Reviewed by the Help Dementia Editorial Team — our editors review every article for accuracy against guidance from the National Institute on Aging, the Alzheimer’s Association, and peer-reviewed sources.
This guide is part of our pillar: Brain Mri Report Decoded Terms Families Misread.
Related guide: Vascular Dementia Stages and Life Expectancy — our comprehensive resource on this topic.

Cortical atrophy vs subcortical is a distinction radiologists and neurologists use to narrow the dementia diagnosis. Where the brain is shrinking matters as much as how much.

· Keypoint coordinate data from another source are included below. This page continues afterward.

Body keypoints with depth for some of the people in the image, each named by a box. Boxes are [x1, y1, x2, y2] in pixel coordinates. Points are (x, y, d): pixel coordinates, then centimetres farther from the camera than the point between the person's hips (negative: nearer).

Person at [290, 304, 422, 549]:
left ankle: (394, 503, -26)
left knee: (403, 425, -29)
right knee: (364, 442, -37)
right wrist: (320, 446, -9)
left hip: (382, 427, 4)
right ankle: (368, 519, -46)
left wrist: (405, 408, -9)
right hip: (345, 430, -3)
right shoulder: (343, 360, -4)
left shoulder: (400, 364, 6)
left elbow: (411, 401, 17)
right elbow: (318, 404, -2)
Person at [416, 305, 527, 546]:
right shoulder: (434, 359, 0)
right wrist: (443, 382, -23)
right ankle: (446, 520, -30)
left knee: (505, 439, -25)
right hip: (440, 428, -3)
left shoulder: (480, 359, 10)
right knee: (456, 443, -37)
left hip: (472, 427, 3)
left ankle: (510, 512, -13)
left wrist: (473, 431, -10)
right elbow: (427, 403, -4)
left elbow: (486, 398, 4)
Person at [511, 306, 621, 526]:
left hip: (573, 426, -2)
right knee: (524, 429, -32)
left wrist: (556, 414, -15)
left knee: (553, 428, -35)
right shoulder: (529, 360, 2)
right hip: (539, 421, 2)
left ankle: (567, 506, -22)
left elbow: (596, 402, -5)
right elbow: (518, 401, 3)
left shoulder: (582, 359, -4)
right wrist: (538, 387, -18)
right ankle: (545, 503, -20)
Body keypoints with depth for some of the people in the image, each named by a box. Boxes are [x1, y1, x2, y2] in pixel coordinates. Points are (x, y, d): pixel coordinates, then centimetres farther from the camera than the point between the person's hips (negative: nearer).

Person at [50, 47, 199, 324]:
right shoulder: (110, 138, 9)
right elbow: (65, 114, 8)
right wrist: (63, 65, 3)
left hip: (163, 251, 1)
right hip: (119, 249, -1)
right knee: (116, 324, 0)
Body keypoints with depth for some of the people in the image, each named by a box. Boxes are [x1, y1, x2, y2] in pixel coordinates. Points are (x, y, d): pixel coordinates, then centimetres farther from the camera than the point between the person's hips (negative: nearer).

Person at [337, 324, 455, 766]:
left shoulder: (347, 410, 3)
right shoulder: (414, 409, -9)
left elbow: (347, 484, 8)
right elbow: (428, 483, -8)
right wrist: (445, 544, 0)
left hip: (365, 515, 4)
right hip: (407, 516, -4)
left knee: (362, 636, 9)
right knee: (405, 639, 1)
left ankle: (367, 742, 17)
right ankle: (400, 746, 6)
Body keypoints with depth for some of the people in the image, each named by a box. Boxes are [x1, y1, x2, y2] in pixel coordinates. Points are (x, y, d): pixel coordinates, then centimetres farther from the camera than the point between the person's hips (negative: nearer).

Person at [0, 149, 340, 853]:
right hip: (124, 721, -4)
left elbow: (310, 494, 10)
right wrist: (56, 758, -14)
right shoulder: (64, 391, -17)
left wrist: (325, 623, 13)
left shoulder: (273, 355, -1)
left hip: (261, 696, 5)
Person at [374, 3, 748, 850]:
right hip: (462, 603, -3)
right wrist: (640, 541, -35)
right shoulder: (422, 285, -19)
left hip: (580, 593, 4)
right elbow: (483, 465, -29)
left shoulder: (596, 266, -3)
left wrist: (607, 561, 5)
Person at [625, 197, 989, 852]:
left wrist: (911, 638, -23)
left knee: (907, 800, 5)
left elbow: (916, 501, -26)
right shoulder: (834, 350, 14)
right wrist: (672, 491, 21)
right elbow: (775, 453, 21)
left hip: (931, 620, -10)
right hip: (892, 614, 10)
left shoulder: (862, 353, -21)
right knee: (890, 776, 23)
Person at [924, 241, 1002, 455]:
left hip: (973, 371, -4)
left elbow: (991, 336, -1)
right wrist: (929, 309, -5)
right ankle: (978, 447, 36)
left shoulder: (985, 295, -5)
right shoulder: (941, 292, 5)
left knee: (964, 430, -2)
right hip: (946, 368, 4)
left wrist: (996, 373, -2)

Understanding cortical atrophy vs subcortical helps families ask better questions and make calmer decisions. The detail below covers what doctors usually skip when explaining cortical atrophy vs subcortical.
Cortical Atrophy Defined
Shrinkage of the brain’s outer surface layer where memory and language live. Classic Alzheimer’s pattern.

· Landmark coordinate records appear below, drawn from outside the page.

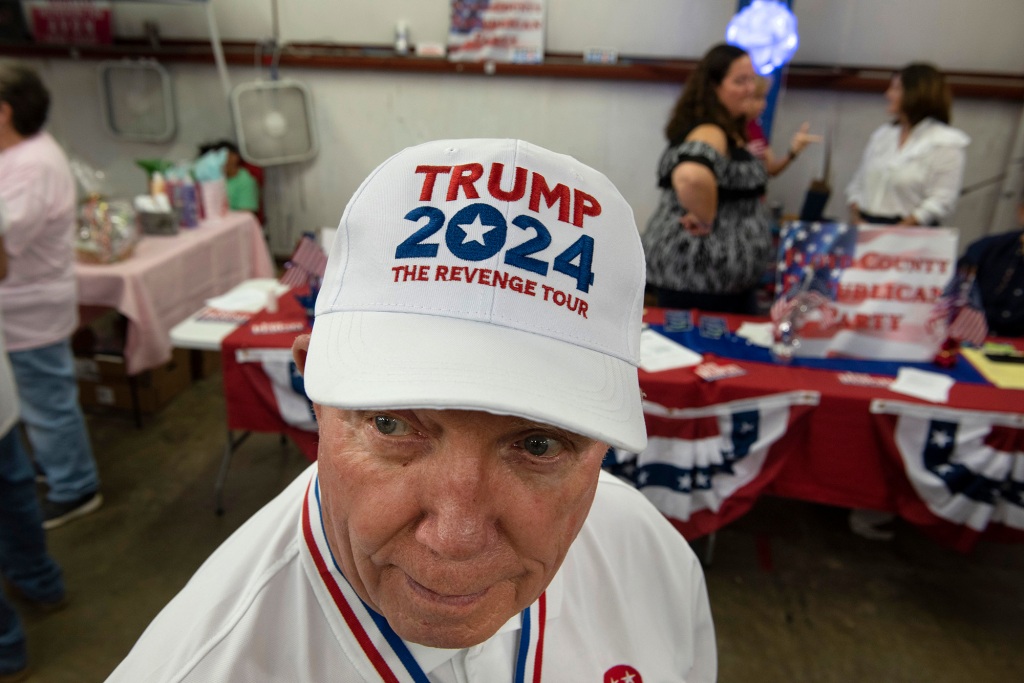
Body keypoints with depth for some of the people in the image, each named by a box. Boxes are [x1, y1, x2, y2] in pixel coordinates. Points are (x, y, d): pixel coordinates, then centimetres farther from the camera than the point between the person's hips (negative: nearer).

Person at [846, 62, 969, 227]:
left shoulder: (947, 143, 0)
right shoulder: (882, 134, 19)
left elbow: (941, 201, -8)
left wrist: (896, 232, -17)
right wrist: (855, 216, 0)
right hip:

Subcortical Atrophy Defined
Shrinkage of deep brain structures. Seen in vascular dementia, Lewy body, Huntington’s, and Parkinson’s dementia.
Symptom Differences
Cortical patterns cause memory loss, language problems, and apraxia. Subcortical patterns cause slow thinking, mood changes, and movement issues.
Imaging Differences
Cortical: thin gyri, widened sulci. Subcortical: enlarged ventricles, white matter changes, basal ganglia involvement.
Prognosis Differences
Cortical dementias often progress steadily. Subcortical dementias can have stepwise decline if vascular, or fluctuating cognition if Lewy body.
Frequently Asked Questions
Can someone have both?
Yes. Mixed dementia is very common and complicates prognosis.
Which is more treatable?
Vascular subcortical dementia has the most modifiable risk factors.
For more, see Alzheimer’s Association.